Conley, Faith Cure and Money
While the prophetic failures of 1881 precipitated division, they were not the prime cause. Paton’s deflection centered on declining influence and a return to his universalist belief. From the beginning, he and Russell were separated by their beliefs, and separation was inevitable. Jones sought in rejection of key portions of the Bible an excuse for behaviors few Christians would accept. William Conley’s slow, painful withdrawl from Watch Tower association dates to the same year, but there is no evidence to suggest it was related to failed prophetic expectations. Russell connected it to status and finance:
The nearest we ever came to asking money from any convinced us that such a course is wholly contrary to the Lord's will. That instance was in 1881, when over a million copies of “Food for Thinking Christians” were published and circulated. We then remembered a Brother, who was well-to-do, and who had repeatedly shown a deep interest in the cause, and who had said to us, “Brother R____, whenever you see something good, something specially calculated to spread the light and needing money, something in which you intend to invest, let me know of it – count me in on all such enterprises;” and we merely laid the matter before him, explaining the plan and the amount of money that could be used, without making any direct request. The Brother gave liberally, yet apparently the offering brought him only a partial blessing. And, perhaps from fear that we would call further opportunities to his notice, and from a lack of full appreciation of our motives in the matter or of the light in which we regarded it (as a favor toward him to let him know of the opportunity), that Brother has gone backward and lost much of his former interest. How much the above circumstance had to do with his decline of interest we know not, but it doubly strengthened and guarded us on a point on which we were already well settled, namely, that no direct and personal appeals should be made to any in our Lord's name. All the gold and silver is his. He neither begged nor commissioned any to beg for him.
This is an obvious reference to Conley. We should note that Russell continues to call him ‘brother’ in 1890, revealing a continuing relastionship he did not have with Barbour, Paton or Jones. But as a brother, Conley had taken a step backwards. Russell saw Conley’s four thousand dollar donation to the tract work as liberal and speculated that fear of further calls on his wealth caused Conley to withdraw.
Evidence suggests that Russell mistook the nature of Conley’s “deep interest.” Conley supported many religious causes, including those whose beliefs differed from his own. He gave room in his home for Paton to lecture, but in 1894 he wrote to Russell saying: “As to myself, you an rely on one thing; viz.; All report stating that I deny the ransom are aboslutely false. The no-ransom people may talk, but they ‘have nothing in me.’” Conley advertised in Jones Day Star, but we think it was recoup money owed to Conley & Ritter, rather than as support for Jones’ later views. The Conleys supported alternative religious movements in various ways out of a sense of ‘doing good.’
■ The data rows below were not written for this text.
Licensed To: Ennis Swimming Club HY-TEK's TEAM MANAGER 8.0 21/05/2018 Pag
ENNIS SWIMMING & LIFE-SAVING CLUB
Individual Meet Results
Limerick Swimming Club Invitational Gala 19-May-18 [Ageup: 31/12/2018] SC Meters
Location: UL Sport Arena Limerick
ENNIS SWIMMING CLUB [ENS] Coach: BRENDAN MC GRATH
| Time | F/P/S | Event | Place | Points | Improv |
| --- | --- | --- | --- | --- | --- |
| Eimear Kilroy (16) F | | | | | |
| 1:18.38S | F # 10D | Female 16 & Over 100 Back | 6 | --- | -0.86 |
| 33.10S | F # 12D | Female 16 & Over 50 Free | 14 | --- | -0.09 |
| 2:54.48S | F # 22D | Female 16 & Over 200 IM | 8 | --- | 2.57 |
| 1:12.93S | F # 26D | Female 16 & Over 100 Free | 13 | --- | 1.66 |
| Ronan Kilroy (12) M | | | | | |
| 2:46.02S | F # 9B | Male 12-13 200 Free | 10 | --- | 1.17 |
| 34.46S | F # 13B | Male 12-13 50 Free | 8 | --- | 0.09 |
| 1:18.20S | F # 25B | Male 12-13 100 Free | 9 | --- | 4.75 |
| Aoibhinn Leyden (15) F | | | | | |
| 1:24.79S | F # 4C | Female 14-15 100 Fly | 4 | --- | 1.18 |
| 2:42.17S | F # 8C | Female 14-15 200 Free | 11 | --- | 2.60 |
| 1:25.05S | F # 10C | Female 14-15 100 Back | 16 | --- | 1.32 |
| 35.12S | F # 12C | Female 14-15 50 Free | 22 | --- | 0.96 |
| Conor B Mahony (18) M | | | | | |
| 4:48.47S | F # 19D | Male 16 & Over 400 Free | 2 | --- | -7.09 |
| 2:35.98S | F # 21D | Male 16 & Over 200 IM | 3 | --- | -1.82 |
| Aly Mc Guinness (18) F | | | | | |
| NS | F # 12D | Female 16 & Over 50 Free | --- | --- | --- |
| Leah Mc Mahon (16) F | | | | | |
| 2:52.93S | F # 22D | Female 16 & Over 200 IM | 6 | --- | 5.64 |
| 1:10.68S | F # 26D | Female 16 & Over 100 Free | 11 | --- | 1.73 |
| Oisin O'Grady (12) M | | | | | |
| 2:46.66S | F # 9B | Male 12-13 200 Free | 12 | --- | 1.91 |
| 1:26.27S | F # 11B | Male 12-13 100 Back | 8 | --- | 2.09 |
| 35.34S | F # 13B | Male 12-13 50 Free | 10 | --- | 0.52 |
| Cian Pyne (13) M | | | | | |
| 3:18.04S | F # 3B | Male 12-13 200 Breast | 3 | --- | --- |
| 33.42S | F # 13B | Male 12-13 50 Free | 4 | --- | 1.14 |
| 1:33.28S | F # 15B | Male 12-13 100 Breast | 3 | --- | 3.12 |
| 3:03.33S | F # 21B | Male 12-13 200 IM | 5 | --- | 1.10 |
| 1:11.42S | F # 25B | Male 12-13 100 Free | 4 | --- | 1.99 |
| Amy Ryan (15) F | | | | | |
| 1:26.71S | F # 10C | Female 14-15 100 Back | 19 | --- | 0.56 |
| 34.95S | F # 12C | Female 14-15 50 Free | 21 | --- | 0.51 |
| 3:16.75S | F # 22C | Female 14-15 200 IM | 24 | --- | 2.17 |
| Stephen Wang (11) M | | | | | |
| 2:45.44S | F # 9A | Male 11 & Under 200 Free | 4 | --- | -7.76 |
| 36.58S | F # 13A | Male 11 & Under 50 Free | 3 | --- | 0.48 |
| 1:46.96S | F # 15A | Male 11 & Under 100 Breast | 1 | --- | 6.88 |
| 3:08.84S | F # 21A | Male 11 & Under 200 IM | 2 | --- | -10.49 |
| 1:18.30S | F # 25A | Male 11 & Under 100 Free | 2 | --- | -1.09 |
Russell is correct when he suggests that Conley did not appreciate his motives. Conley was a religious gad fly. He did not share many of Russell’s beliefs. He was not committed to an urgent last days’ message. While Russell was divesting himself of commercial interests, Conley was cultivating his. The Allegheny belivers were diverse, and Conley’s last religious belief suggests he retained his millennialist Lutheran beliefs throughout the years he associated with Russell. What united them was a belief in the nearness of final judgment. They were not united in most basic doctrine, and when they were their emphasis was different. Much of Conley’s drift away from Zion’s Watch Tower is due to this shift in emphasis.
The faith cure movement as expressed in this era come to America from Germany and Switzerland, but it took on a distinctivly American flavor. Russell encountered it at least by 1878 when me met Jenny Smith at the New York City Prophetic Conference. As you will recall from volume one of this work, Smith believed herself cured by faith. Russell was interested, if not in her personally, at least in her claims. Other Watch Tower associates were interested too, and the topic was discussed in The Watch Tower.